> [Extrait du document]:

☆ ☆ ☆ ☆ ☆ ☆ ☆

Livre de Job (3:17-19).


Du repos, impossible. Impossible de s’arrêter, d’envisager la situation, de mesurer les distances. J’imagine que c’est pourtant nécessaire. J’imagine que ce serait salutaire. Mais impossible, évidemment. Ces derniers jours, impression que ce n’est tant moi qui change de villes, mais les villes qui défilent ; et le vent.

Du nord au sud, puis au nord de nouveau. Alors cela devait arriver : la jambe droite aujourd’hui, qui lâche (un peu). Manière qu’a le corps de dire — assez. (Et c’est assez pour le poète d’être la mauvaise conscience de son temps  ?). Manière qu’a le corps pour immobiliser l’esprit : le maintenir à sa merci — je voudrais bien demander grâce, mais grâce de quelle douleur ? Je ne sais même pas où la douleur commence (dans le genou, plus bas, plus haut ?). Elle termine dans le crâne, cela est sûr.

Dix jours que je ne suis pas rentré chez moi —il y a bien quelque part, pour chacun, un chez-soi inhabité. Le mien est peut-être — quelque part — ce dehors sec et froid. J’aimerais tant dire je suis parti avec le vent, je suis le vent. Mais le vent intérieur me souffle au visage : je ne pars pas ; sur le côté, la ville change, et moi, au milieu, suis l’instrument qui permet au vent de les éparpiller.

☆ ☆ ☆ ☆ ☆ ☆ ☆

> [Données étudiées]:
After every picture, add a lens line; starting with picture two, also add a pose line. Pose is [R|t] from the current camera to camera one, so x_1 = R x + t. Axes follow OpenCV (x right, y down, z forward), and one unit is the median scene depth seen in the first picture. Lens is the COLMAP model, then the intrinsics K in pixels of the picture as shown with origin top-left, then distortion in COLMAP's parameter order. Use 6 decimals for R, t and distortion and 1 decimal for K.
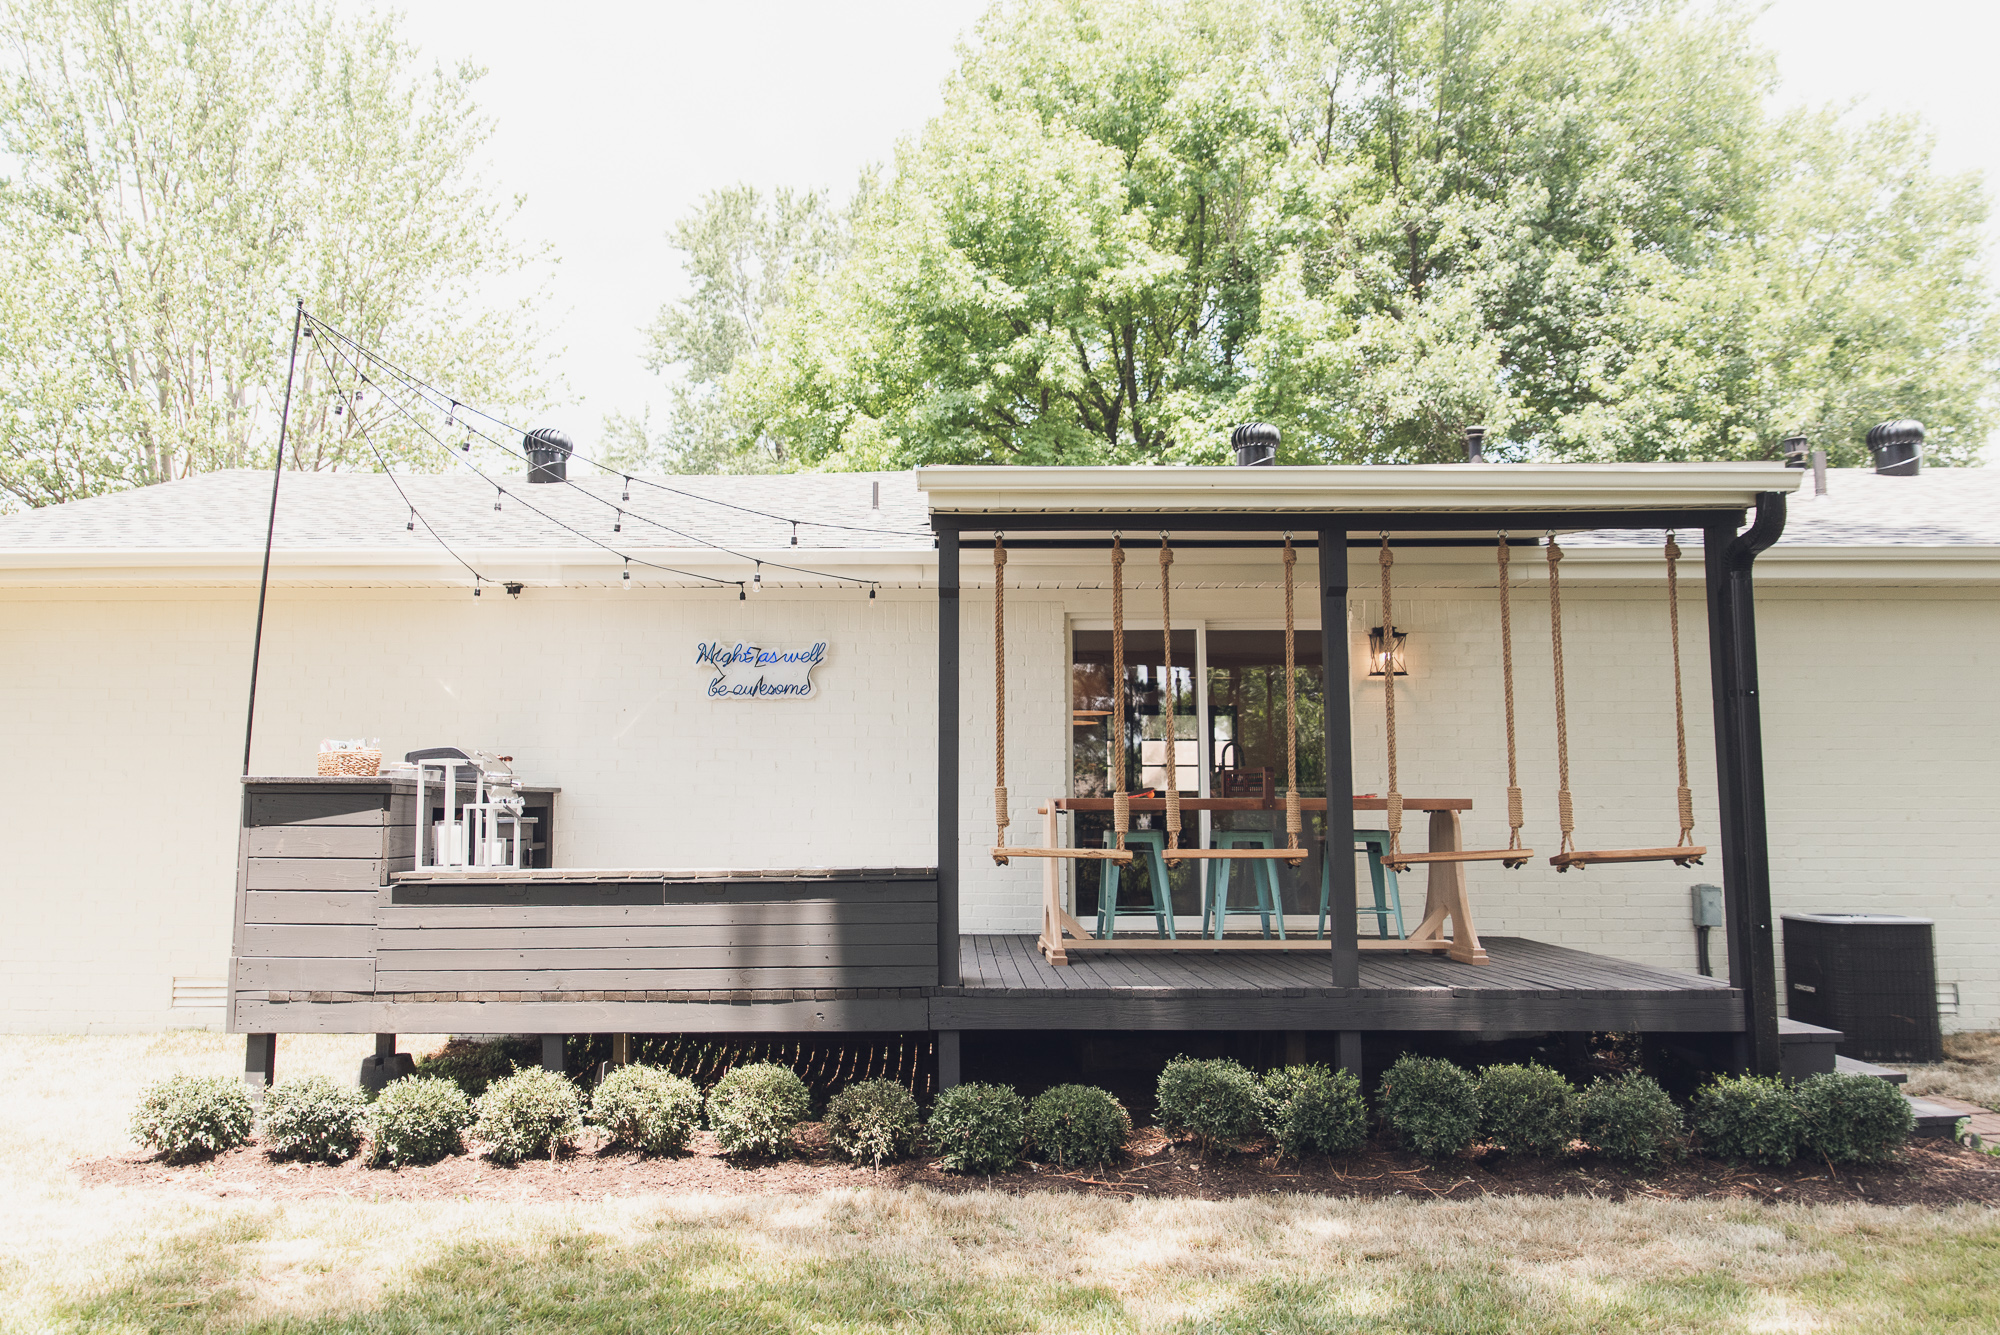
lens RADIAL K [[1348.3, 0, 985.5], [0, 1348.3, 666.8], [0, 0, 1]] dist [0.002388, -0.003491]
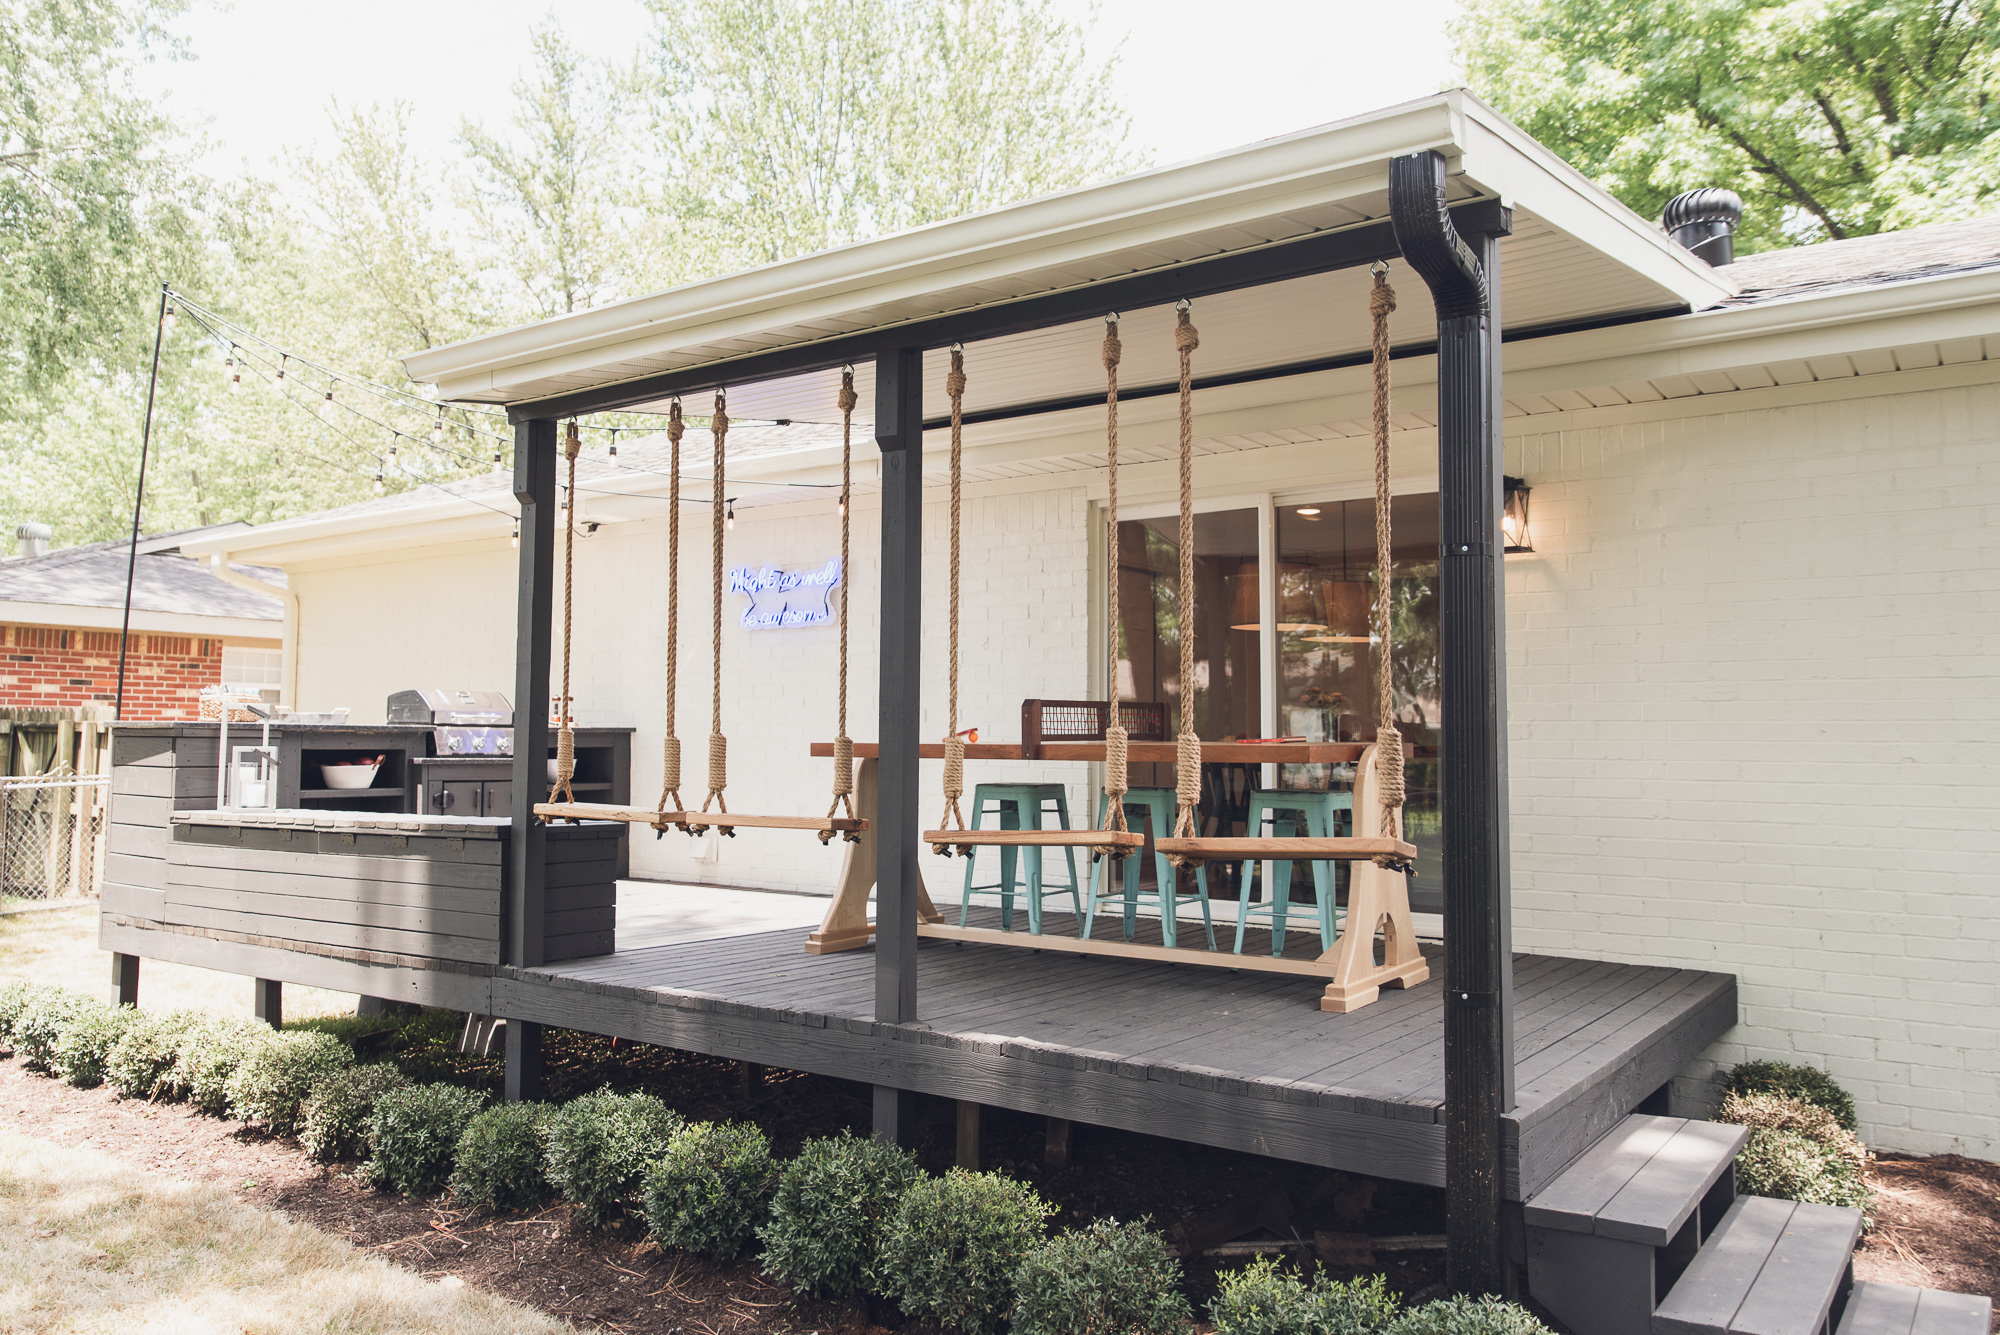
lens RADIAL K [[1470.1, 0, 1000.0], [0, 1470.1, 667.5], [0, 0, 1]] dist [-0.005214, -0.001934]
pose [[0.809302, -0.029048, -0.586673, 0.279018], [0.051803, 0.998414, 0.022028, 0.017670], [0.585103, -0.048219, 0.809524, 0.166157]]
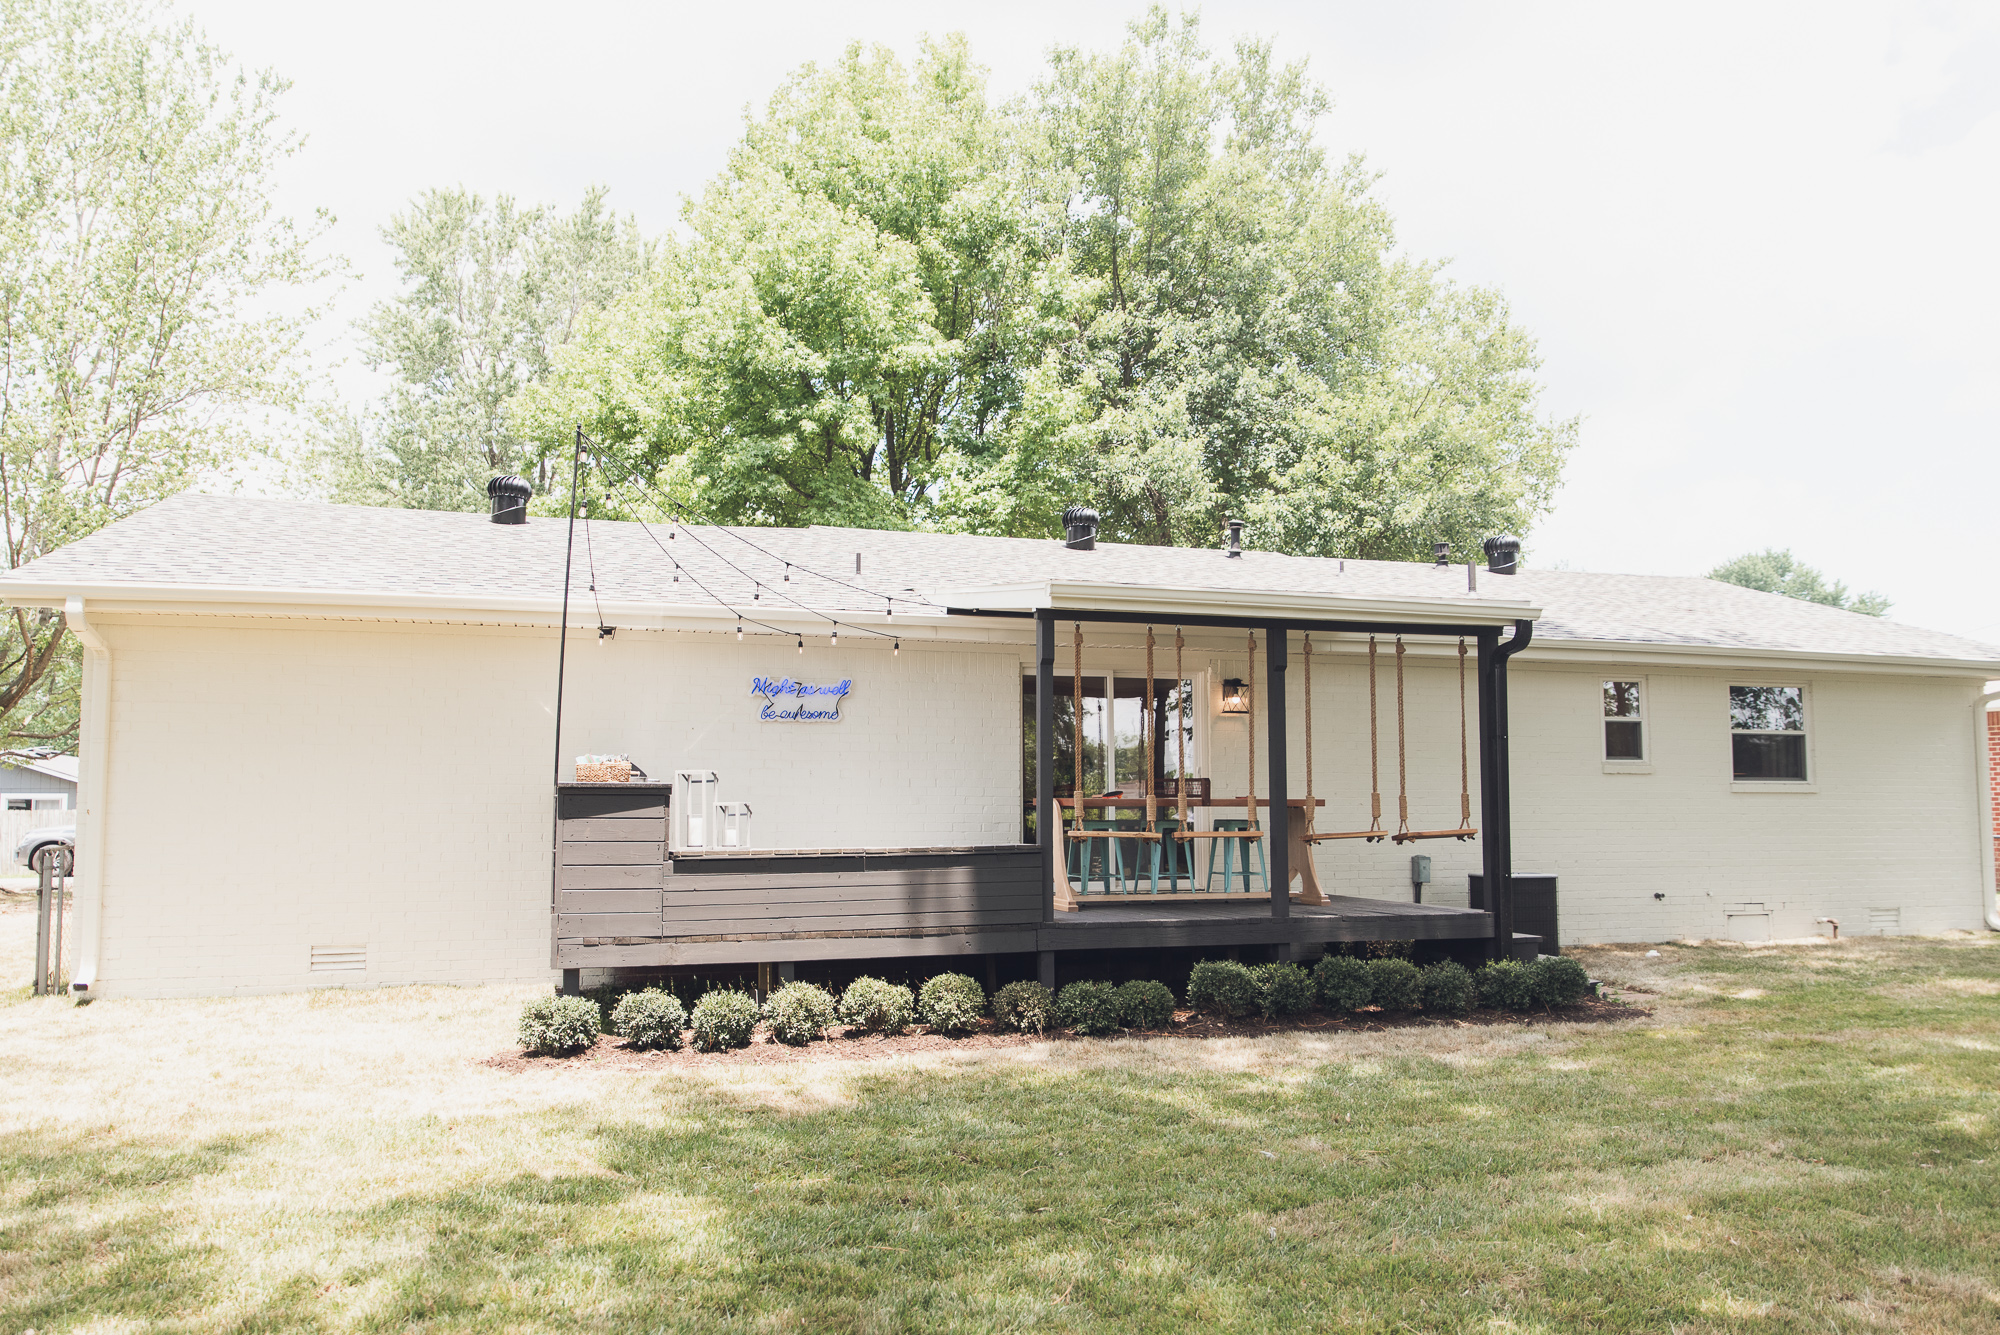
lens RADIAL K [[1335.7, 0, 935.5], [0, 1335.7, 714.0], [0, 0, 1]] dist [0.006506, -0.000199]
pose [[0.961124, 0.019079, 0.275456, -0.206011], [-0.029053, 0.999060, 0.032175, -0.015180], [-0.274583, -0.038927, 0.960775, -0.145235]]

☆ ☆ ☆ ☆ ☆ ☆ ☆

> [Consignes]:
1: Traduisez en anglais cette phrase de l’extrait du document : « Je ne sais même pas où la douleur commence (dans le genou, plus bas, plus haut ?). »
2: Citez l’extrait du document de « Du repos, impossible. » à « cela est sûr. ».

> [Réponses]:
1: I don’t even know where the pain begins (in the knee, lower down, higher up?).

2:
Du repos, impossible. Impossible de s’arrêter, d’envisager la situation, de mesurer les distances. J’imagine que c’est pourtant nécessaire. J’imagine que ce serait salutaire. Mais impossible, évidemment. Ces derniers jours, impression que ce n’est tant moi qui change de villes, mais les villes qui défilent ; et le vent.

Du nord au sud, puis au nord de nouveau. Alors cela devait arriver : la jambe droite aujourd’hui, qui lâche (un peu). Manière qu’a le corps de dire — assez. (Et c’est assez pour le poète d’être la mauvaise conscience de son temps  ?). Manière qu’a le corps pour immobiliser l’esprit : le maintenir à sa merci — je voudrais bien demander grâce, mais grâce de quelle douleur ? Je ne sais même pas où la douleur commence (dans le genou, plus bas, plus haut ?). Elle termine dans le crâne, cela est sûr.